A pesar de su sapiencia, no le importaba actuar como cualquier político tradicional, como los que ahora se dan silvestre. A finales de marzo de 1861, cuando concluía la guerra del sesenta y era un hecho el triunfo del insurgente Tomás Cipriano de Mosquera, el Senado tenía necesidad de elegir un designado que iniciara el 1º. de abril un nuevo período en reemplazo de Mariano Ospina Rodríguez. La corporación quedó sin quórum por ausencia de Núñez. El cartagenero se excusó con un certificado médico según el cual padecía “ciertas enfermedades crónicas que lo obligaban a frecuentar la satisfacción de algunas necesidades naturales”; es decir, tenía diarrea. No le creyeron y enviaron un emisario a su casa y Núñez no apareció. Lo emplazaron por edicto con amenaza de multa. Y nada.

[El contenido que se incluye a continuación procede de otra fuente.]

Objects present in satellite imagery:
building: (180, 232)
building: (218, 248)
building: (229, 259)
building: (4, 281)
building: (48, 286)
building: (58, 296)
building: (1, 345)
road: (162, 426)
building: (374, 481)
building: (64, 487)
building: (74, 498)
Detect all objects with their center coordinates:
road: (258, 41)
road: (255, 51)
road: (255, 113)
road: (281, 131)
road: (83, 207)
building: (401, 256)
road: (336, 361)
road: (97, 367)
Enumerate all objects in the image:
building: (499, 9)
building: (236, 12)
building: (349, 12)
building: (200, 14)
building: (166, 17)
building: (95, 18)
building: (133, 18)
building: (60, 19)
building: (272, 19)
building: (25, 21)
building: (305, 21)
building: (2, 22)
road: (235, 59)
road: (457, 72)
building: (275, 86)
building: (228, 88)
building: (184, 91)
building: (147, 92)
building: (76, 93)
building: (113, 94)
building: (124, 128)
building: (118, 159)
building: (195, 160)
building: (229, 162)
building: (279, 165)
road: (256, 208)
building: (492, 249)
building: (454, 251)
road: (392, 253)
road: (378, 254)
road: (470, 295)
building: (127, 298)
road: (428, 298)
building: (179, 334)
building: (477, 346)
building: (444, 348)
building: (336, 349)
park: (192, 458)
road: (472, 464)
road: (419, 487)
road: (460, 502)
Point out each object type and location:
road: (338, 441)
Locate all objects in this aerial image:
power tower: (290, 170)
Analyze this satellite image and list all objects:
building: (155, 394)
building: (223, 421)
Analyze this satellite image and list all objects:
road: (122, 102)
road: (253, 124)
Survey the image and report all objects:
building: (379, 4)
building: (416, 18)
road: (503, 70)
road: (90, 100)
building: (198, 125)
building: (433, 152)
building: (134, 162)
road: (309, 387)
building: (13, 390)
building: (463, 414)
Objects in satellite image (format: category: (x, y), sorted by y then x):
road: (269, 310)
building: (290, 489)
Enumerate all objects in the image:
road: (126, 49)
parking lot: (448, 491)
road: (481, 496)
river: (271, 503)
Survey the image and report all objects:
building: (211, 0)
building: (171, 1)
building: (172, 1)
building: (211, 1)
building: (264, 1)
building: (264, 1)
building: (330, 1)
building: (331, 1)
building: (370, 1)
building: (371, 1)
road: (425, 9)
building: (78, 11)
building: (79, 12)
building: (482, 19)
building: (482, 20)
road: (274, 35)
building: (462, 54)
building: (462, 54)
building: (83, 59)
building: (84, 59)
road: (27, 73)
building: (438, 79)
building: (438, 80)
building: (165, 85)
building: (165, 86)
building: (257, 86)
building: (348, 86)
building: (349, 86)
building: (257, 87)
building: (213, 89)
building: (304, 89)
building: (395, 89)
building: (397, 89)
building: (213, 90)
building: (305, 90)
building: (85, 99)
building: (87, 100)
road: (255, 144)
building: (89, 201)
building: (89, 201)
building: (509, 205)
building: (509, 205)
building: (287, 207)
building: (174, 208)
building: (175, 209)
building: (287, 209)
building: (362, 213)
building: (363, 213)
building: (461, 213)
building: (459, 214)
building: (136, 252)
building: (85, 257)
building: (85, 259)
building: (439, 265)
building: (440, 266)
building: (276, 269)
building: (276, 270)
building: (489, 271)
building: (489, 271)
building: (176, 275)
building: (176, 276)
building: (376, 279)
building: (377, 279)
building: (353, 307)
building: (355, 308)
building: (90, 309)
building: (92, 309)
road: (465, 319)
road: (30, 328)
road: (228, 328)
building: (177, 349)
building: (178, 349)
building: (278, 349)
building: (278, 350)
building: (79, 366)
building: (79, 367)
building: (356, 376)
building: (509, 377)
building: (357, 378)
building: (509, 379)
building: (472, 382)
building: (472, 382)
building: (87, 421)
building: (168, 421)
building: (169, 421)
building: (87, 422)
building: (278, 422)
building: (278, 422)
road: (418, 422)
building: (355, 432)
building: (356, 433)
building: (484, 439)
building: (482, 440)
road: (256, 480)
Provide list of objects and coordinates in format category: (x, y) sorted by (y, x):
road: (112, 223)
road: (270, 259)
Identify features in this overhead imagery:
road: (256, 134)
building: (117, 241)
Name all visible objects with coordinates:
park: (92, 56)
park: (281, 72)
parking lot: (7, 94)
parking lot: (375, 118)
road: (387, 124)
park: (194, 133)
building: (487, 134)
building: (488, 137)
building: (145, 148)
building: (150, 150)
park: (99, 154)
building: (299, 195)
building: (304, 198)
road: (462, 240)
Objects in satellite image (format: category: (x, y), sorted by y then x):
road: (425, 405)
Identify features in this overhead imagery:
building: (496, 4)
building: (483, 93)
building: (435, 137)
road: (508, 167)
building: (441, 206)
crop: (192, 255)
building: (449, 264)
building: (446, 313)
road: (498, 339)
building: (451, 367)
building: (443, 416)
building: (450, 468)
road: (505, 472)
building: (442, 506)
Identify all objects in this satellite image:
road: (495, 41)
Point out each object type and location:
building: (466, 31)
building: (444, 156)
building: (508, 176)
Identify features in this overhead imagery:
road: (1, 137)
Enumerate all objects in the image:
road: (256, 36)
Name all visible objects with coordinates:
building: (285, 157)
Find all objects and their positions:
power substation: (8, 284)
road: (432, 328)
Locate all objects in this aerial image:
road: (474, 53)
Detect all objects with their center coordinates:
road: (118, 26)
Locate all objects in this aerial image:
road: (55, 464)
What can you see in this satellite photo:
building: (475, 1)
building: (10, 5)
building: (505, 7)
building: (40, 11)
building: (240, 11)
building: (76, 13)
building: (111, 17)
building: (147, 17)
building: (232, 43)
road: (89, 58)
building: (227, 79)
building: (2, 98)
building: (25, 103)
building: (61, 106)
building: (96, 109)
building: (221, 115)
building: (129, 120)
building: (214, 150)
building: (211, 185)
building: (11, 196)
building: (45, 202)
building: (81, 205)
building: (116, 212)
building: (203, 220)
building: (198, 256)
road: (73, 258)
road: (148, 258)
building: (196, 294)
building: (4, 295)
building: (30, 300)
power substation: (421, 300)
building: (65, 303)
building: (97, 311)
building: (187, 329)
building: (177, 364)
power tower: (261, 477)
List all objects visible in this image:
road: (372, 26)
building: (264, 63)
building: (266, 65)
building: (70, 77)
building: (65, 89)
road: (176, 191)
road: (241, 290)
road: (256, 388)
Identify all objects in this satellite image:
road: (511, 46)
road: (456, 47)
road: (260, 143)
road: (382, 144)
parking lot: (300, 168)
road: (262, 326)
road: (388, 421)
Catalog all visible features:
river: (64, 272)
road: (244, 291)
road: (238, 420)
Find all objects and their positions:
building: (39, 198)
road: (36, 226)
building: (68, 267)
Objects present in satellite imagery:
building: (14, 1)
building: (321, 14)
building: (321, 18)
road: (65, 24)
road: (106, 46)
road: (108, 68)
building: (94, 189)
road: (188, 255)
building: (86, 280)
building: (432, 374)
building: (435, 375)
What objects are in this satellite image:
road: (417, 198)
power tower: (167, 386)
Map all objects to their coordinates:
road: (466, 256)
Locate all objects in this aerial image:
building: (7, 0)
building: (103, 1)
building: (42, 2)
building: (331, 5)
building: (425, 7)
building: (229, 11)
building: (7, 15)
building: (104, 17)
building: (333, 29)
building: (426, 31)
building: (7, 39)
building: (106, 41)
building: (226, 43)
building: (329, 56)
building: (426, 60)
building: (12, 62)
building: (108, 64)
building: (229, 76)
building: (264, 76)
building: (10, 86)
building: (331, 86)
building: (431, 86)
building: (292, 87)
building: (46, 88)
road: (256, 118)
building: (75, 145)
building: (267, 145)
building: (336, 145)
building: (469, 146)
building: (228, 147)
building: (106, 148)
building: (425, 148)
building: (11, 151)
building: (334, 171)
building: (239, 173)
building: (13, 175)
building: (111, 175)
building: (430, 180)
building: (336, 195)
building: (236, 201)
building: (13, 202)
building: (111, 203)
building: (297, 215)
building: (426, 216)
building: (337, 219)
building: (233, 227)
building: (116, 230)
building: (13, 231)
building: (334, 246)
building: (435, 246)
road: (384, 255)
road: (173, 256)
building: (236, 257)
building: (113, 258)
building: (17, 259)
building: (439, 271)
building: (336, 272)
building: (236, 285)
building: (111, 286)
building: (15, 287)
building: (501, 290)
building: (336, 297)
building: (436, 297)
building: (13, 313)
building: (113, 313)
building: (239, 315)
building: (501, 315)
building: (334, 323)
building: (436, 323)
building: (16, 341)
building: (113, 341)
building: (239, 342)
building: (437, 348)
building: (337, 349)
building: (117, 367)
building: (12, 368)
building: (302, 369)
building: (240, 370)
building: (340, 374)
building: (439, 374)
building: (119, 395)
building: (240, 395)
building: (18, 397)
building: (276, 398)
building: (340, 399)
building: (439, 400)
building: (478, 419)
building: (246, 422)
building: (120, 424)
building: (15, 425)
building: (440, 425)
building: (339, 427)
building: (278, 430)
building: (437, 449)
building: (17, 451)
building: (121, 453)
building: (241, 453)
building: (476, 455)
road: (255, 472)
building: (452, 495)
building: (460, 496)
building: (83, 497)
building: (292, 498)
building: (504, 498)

Al final, no fue posible integrar el quórum. Sacó el cuerpo. ¡Qué embarrada! El Senado no pudo elegir designado a Sergio Arboleda, a quien tenían acordado, y se hizo necesario acudir a una norma de la Constitución que establecía que cuando había vacancia presidencial, se llamaba al procurador. Y así se hizo: se encargó del gobierno a Bartolomé Calvo por unos días.
¿A qué se debió esa actitud de Núñez? A que llegaba el gobierno de Mosquera, con nueva Constitución en el cual fue ministro del Tesoro y como tal expropió al clero de sus bienes.
Después, en su gobierno de la Regeneración, fue más clero que el agua.